**Problem statement**
For this exercise, print all of the data exactly as given.

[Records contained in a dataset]
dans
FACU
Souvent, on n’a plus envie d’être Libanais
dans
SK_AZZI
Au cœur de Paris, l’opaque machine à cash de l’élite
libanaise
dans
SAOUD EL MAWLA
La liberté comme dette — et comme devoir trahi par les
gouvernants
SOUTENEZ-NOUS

**Finished exercise**
dans
FACU
Souvent, on n’a plus envie d’être Libanais
dans
SK_AZZI
Au cœur de Paris, l’opaque machine à cash de l’élite
libanaise
dans
SAOUD EL MAWLA
La liberté comme dette — et comme devoir trahi par les
gouvernants
SOUTENEZ-NOUS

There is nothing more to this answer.